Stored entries

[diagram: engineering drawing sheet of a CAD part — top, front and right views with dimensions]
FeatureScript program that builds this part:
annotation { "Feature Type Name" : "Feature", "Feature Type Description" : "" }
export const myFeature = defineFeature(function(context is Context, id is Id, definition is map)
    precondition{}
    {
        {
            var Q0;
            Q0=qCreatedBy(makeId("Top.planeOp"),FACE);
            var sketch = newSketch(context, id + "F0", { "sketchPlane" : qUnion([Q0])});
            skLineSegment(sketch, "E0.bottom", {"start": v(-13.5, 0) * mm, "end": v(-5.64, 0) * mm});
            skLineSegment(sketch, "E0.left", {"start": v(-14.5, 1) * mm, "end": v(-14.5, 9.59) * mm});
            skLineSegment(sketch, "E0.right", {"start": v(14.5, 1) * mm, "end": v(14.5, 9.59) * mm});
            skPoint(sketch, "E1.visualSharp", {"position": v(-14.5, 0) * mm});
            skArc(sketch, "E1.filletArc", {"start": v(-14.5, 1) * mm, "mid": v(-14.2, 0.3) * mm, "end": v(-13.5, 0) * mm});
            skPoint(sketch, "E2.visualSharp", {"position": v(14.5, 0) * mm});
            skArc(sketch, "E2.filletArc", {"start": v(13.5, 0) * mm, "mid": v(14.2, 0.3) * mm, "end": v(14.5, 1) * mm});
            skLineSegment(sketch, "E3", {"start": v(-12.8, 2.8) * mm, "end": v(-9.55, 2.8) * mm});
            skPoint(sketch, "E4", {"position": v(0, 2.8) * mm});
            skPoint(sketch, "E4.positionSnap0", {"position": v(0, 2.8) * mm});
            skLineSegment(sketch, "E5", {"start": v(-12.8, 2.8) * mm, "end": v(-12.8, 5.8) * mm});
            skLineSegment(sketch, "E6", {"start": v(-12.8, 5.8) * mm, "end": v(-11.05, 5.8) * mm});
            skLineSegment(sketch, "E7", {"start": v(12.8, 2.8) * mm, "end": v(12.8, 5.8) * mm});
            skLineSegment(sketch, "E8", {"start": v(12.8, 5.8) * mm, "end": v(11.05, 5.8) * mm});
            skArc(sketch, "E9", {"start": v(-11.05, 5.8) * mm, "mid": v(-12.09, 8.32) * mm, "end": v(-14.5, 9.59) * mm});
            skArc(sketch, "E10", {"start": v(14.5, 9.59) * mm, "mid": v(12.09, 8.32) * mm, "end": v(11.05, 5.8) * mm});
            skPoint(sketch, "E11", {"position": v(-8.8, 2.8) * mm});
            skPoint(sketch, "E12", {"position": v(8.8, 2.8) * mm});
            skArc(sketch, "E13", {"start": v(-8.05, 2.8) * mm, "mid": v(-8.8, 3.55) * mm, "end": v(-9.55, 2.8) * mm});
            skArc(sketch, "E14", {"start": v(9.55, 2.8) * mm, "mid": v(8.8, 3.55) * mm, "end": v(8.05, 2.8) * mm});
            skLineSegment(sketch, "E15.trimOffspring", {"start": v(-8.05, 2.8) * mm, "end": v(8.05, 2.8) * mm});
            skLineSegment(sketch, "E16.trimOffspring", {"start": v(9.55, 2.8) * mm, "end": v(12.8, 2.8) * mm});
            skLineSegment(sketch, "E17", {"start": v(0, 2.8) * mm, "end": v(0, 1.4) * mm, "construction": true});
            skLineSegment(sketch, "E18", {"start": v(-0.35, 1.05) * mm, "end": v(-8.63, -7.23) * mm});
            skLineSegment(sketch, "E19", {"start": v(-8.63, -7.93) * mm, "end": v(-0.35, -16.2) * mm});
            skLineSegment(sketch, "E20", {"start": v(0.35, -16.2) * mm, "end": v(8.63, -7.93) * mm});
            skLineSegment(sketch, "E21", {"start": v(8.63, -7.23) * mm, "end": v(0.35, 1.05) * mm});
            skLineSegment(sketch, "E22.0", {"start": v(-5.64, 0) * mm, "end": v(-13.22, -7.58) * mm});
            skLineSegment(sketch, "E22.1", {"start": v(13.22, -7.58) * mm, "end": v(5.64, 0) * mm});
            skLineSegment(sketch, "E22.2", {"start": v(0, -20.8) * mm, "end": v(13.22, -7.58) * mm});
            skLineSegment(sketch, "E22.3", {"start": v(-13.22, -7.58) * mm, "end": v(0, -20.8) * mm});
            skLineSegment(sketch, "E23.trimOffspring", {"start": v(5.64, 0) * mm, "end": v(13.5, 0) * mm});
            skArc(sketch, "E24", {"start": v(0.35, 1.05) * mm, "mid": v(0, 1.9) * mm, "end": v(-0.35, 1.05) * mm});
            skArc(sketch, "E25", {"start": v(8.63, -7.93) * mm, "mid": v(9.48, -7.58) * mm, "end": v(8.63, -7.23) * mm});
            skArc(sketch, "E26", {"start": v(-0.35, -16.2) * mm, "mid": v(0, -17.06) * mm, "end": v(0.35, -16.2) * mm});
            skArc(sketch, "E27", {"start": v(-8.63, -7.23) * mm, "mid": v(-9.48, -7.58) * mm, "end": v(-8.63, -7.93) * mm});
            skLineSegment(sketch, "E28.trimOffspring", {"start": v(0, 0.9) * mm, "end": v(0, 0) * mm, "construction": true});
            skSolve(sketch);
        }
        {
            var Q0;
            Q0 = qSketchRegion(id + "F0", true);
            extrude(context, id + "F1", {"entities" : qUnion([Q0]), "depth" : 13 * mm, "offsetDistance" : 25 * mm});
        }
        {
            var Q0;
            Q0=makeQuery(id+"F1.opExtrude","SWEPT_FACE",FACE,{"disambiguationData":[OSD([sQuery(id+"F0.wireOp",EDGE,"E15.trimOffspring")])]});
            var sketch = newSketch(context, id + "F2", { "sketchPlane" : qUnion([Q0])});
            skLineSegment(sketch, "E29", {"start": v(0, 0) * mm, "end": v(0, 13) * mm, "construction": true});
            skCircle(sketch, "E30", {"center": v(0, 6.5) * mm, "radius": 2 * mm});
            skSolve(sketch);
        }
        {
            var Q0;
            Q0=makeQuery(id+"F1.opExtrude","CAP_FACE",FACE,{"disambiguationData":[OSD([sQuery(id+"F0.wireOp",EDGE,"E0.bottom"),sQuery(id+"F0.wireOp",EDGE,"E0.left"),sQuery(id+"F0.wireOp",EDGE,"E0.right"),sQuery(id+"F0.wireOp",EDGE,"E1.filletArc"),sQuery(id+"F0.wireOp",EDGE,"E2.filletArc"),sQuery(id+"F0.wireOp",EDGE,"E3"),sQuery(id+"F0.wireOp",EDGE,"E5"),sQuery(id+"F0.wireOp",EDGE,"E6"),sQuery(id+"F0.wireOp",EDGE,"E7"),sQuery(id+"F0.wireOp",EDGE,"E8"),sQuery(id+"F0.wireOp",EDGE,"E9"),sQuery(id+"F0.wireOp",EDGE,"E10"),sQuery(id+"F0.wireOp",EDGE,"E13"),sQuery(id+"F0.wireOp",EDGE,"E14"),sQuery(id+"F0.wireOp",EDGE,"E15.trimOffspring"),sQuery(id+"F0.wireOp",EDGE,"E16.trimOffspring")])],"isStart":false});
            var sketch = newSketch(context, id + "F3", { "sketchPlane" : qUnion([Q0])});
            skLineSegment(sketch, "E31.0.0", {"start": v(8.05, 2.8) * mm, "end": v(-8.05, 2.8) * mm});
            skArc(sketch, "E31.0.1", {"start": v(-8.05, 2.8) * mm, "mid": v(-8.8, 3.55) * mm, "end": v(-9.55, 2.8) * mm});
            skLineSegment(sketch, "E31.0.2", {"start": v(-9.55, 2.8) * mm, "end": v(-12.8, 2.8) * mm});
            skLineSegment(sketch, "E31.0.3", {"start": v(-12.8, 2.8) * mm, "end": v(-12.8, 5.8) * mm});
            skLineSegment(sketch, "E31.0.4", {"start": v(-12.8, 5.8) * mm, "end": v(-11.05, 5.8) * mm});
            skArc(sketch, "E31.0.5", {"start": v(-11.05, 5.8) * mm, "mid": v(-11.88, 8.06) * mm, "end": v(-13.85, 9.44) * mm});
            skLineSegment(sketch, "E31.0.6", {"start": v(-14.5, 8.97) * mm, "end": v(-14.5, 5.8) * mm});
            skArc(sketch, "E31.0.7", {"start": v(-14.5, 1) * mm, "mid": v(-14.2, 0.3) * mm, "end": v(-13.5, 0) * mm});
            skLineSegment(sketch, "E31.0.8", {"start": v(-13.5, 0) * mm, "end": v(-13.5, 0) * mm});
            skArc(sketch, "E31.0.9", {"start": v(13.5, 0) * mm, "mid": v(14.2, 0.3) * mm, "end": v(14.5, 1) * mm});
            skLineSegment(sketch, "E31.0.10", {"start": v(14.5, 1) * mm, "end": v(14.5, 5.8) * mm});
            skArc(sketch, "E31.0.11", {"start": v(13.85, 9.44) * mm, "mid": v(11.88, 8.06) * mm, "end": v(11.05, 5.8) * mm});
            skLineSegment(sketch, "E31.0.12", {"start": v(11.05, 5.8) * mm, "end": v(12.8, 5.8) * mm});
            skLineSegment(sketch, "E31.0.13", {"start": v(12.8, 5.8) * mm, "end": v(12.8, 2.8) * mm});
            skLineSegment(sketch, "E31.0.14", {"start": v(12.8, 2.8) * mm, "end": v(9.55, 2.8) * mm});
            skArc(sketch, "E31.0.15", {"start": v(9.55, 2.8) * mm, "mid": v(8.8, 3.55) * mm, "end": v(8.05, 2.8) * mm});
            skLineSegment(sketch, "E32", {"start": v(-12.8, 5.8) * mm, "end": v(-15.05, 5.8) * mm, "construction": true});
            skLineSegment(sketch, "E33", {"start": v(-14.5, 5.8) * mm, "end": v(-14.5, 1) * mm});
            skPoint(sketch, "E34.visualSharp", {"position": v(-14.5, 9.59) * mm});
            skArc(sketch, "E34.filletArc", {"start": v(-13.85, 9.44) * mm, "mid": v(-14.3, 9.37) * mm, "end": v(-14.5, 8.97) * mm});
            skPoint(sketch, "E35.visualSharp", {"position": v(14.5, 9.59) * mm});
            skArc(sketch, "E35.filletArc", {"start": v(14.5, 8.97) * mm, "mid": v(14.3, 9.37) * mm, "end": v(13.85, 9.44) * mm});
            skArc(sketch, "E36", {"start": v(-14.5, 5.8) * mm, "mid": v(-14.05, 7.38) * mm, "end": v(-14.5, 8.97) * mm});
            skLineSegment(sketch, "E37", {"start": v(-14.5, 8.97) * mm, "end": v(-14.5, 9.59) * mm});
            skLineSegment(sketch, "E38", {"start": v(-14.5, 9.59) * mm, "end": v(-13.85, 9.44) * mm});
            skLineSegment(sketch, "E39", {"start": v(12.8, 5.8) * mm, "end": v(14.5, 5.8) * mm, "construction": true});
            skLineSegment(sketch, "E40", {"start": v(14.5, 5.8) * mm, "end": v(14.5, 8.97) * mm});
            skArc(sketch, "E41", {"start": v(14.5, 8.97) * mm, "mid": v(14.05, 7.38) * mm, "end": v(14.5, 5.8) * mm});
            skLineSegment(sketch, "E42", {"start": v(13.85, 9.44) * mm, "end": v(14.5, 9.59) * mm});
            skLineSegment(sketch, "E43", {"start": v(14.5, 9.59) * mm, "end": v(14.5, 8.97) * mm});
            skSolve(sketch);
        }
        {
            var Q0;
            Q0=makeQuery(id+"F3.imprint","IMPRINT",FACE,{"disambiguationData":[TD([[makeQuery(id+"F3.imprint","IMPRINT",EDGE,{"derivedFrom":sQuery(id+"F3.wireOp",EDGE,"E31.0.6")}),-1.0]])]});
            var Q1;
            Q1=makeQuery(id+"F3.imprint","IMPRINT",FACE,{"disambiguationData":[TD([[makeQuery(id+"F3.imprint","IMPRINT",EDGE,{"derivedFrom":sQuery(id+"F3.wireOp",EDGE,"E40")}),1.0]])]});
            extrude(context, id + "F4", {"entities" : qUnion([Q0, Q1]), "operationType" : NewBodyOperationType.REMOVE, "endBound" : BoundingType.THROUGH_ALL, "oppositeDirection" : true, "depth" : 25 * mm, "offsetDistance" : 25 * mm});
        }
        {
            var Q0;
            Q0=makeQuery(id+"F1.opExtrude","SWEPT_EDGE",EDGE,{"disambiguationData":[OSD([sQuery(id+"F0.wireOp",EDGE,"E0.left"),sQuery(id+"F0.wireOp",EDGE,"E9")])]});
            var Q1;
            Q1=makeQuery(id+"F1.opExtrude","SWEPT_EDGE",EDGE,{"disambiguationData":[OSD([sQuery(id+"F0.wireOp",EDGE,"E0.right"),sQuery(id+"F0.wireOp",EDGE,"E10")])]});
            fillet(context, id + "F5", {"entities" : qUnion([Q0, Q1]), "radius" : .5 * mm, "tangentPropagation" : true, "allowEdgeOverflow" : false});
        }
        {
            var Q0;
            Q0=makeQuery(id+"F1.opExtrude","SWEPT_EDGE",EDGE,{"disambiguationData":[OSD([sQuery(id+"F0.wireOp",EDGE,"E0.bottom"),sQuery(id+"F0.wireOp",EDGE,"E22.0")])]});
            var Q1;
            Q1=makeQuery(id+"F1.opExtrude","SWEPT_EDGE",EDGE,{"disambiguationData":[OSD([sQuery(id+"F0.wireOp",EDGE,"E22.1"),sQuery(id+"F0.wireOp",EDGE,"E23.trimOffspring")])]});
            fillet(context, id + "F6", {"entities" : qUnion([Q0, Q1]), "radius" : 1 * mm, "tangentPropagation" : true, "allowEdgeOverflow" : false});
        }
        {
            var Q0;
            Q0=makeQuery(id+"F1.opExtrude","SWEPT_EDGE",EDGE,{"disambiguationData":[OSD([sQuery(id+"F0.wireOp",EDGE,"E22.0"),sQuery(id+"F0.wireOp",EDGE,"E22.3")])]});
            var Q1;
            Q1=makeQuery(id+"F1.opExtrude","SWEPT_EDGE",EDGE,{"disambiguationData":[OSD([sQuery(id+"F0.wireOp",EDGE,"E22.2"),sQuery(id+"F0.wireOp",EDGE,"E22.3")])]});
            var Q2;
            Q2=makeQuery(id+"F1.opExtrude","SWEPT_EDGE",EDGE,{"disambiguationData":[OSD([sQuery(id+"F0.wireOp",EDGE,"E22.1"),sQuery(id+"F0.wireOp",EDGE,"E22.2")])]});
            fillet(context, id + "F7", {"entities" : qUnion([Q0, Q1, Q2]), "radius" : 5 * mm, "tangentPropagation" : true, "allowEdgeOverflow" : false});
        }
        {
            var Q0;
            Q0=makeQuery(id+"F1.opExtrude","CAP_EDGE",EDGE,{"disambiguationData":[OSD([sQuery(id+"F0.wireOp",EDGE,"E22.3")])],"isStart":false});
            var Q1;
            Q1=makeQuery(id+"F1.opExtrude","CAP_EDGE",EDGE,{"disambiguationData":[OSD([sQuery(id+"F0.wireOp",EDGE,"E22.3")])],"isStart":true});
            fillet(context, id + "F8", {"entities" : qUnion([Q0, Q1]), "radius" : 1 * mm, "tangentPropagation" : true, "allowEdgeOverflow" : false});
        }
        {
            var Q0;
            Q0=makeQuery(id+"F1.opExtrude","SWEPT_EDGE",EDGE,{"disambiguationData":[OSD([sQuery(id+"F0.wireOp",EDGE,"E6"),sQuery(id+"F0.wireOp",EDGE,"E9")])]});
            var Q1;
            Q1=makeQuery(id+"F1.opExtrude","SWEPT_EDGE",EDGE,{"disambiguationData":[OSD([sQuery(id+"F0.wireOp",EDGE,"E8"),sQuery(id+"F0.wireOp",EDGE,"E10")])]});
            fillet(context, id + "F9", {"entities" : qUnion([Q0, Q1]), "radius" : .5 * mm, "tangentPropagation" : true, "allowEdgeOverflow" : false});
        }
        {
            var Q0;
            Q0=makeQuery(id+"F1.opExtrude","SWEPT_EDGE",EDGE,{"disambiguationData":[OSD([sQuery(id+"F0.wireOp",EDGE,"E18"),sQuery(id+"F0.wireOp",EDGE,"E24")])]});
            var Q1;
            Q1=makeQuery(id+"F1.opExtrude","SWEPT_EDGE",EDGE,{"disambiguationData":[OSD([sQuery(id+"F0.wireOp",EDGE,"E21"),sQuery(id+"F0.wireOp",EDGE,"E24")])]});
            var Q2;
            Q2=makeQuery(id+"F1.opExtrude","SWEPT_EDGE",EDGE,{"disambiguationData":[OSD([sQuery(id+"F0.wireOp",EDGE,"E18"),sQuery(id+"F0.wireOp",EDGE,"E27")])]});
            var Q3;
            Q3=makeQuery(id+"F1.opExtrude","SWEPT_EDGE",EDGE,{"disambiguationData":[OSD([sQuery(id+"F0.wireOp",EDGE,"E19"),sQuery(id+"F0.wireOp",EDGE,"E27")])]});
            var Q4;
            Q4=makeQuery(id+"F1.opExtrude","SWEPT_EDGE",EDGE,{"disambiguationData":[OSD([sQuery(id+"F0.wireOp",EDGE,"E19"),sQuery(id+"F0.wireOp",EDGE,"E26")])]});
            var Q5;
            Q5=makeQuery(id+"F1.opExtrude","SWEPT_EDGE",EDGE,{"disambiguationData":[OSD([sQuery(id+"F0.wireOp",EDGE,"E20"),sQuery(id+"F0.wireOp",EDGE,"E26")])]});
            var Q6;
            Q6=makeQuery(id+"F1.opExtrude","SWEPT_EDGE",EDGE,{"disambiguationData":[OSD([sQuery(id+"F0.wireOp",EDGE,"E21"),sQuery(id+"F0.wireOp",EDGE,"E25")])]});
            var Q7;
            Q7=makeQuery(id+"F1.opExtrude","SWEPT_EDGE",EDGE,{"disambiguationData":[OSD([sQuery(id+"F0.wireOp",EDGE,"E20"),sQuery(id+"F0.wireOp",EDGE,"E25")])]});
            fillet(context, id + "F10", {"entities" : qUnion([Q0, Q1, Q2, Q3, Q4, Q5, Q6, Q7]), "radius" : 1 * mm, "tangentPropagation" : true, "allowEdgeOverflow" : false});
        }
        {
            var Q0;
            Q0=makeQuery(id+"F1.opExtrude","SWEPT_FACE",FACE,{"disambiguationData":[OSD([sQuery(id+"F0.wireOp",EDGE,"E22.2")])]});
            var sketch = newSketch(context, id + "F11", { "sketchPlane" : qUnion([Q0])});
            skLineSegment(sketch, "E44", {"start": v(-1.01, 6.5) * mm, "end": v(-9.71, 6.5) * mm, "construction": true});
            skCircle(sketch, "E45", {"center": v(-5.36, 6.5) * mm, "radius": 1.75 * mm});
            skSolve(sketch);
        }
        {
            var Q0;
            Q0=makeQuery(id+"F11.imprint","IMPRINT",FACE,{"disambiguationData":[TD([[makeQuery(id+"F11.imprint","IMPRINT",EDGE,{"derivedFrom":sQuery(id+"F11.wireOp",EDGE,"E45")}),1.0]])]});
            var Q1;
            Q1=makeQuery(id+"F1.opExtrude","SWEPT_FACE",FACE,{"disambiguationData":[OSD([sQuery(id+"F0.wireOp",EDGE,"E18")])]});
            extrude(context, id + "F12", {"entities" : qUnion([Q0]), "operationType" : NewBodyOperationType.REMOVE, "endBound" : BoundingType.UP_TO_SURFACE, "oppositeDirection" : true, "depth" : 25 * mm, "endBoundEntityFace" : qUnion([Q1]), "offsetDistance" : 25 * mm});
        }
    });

What to produce
List each line in the items above that contains the string "skCircle". Matching is case-sensitive.

Task output
            skCircle(sketch, "E30", {"center": v(0, 6.5) * mm, "radius": 2 * mm});
            skCircle(sketch, "E45", {"center": v(-5.36, 6.5) * mm, "radius": 1.75 * mm});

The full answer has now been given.